▶ **Data provided**
■ ■ ■ ■

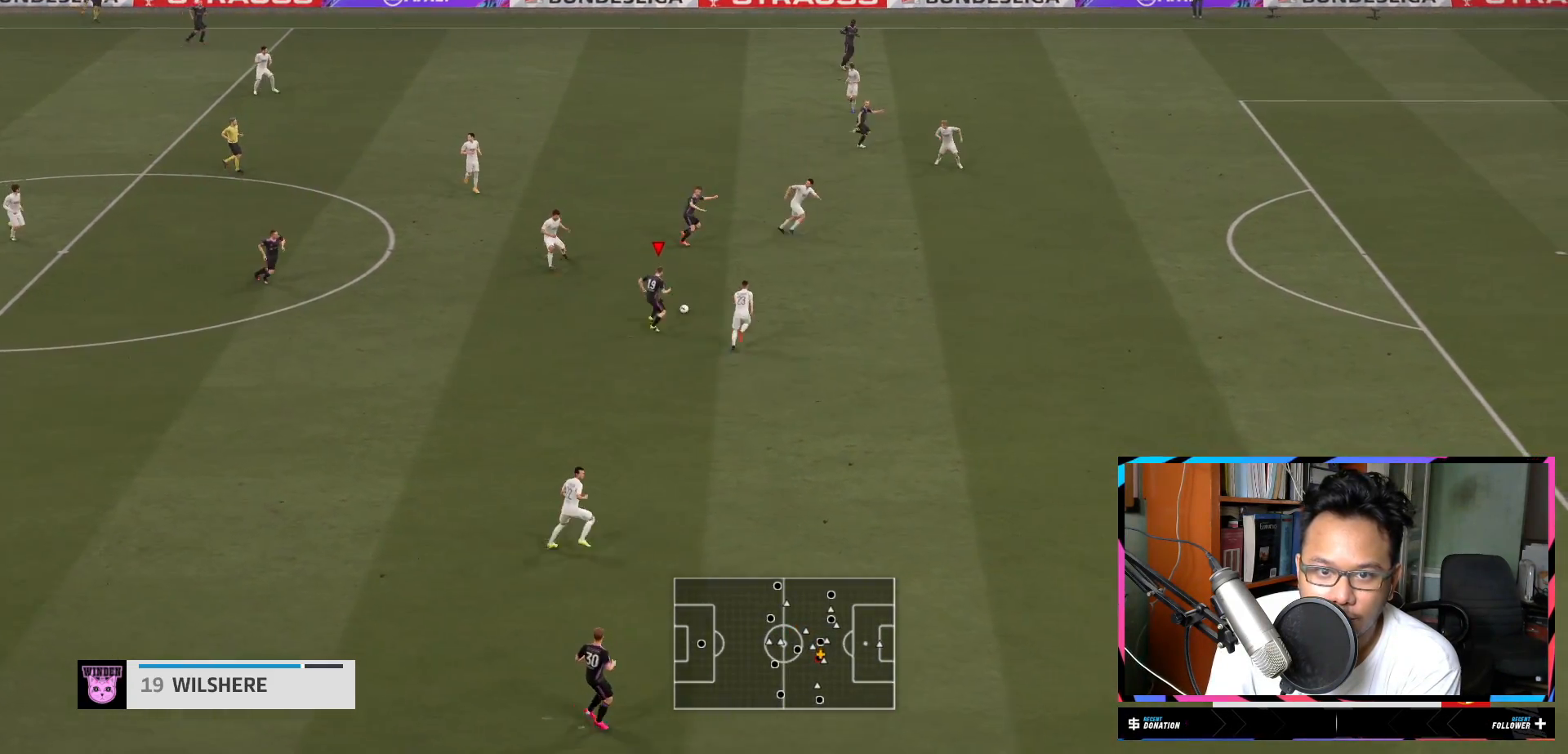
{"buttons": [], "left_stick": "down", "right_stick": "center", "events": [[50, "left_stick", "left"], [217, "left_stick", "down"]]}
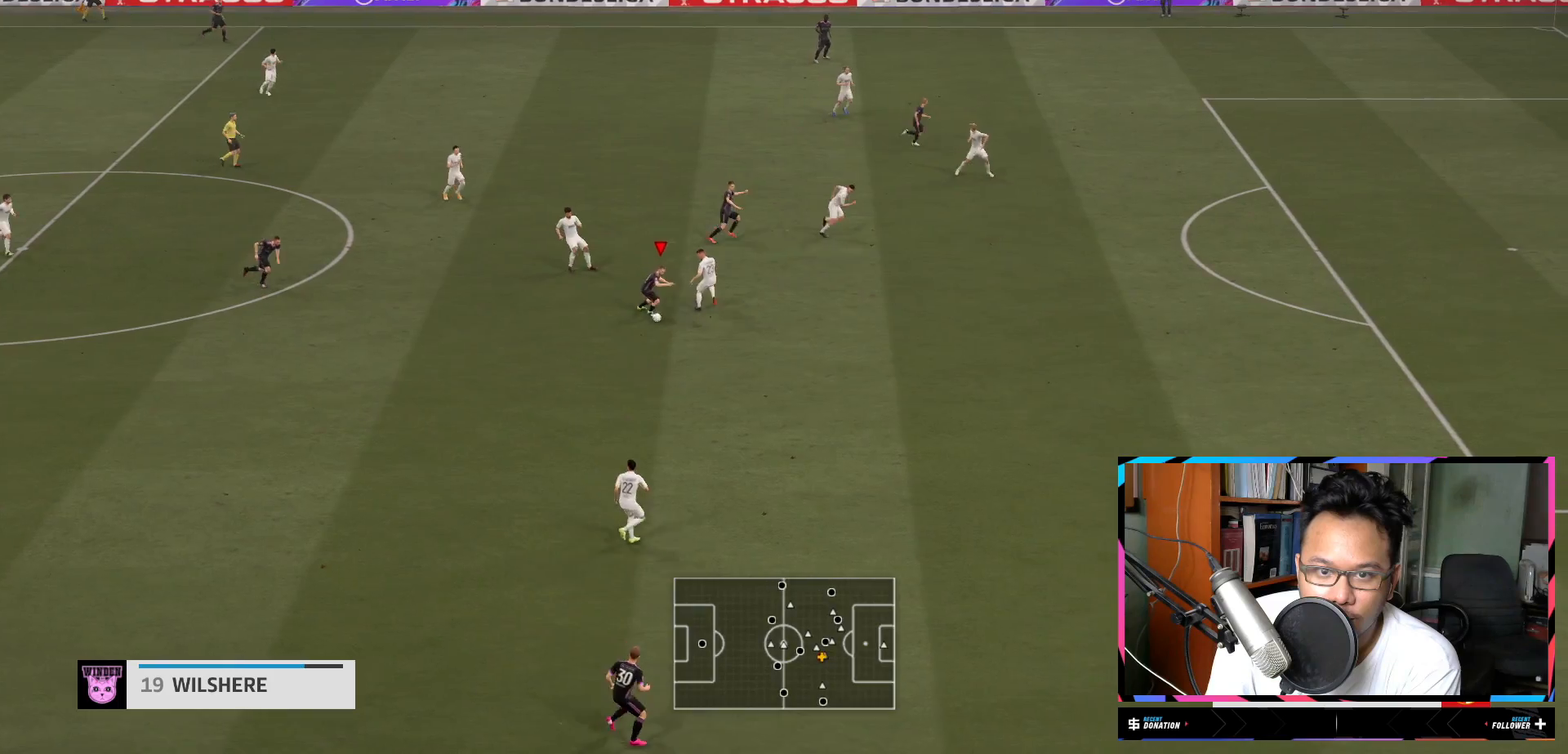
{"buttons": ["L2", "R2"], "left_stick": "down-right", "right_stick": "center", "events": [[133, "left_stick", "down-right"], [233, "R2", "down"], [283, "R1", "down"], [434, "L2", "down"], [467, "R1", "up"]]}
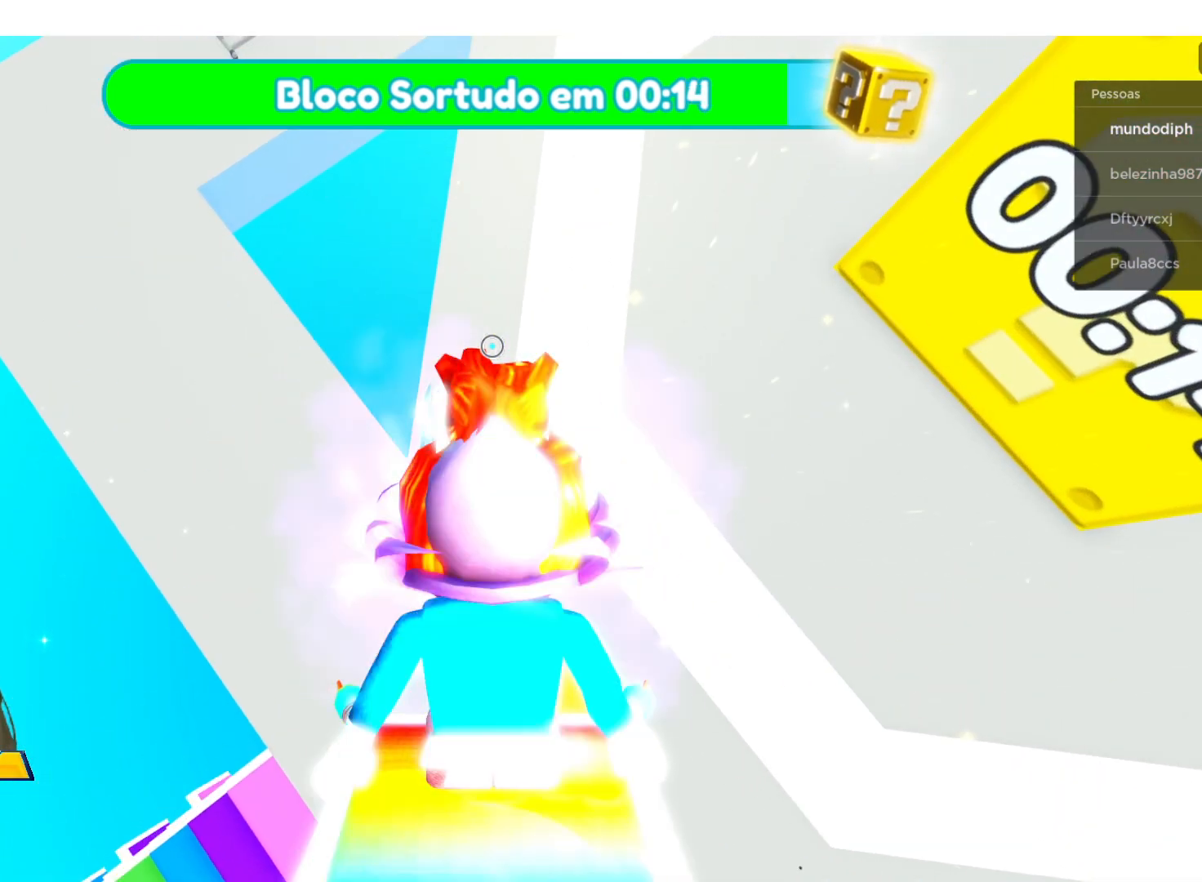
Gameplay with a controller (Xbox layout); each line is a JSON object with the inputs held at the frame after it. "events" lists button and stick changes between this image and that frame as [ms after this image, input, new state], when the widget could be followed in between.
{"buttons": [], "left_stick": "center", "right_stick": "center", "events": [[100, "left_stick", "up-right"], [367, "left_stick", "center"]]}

■ ■ ■ ■

▶ **Directions**
Search the listing for the string "buttons". Copy each line where it turns up.

▶ **Answer to this task**
{"buttons": [], "left_stick": "down", "right_stick": "center", "events": [[50, "left_stick", "left"], [217, "left_stick", "down"]]}
{"buttons": ["L2", "R2"], "left_stick": "down-right", "right_stick": "center", "events": [[133, "left_stick", "down-right"], [233, "R2", "down"], [283, "R1", "down"], [434, "L2", "down"], [467, "R1", "up"]]}
{"buttons": [], "left_stick": "center", "right_stick": "center", "events": [[100, "left_stick", "up-right"], [367, "left_stick", "center"]]}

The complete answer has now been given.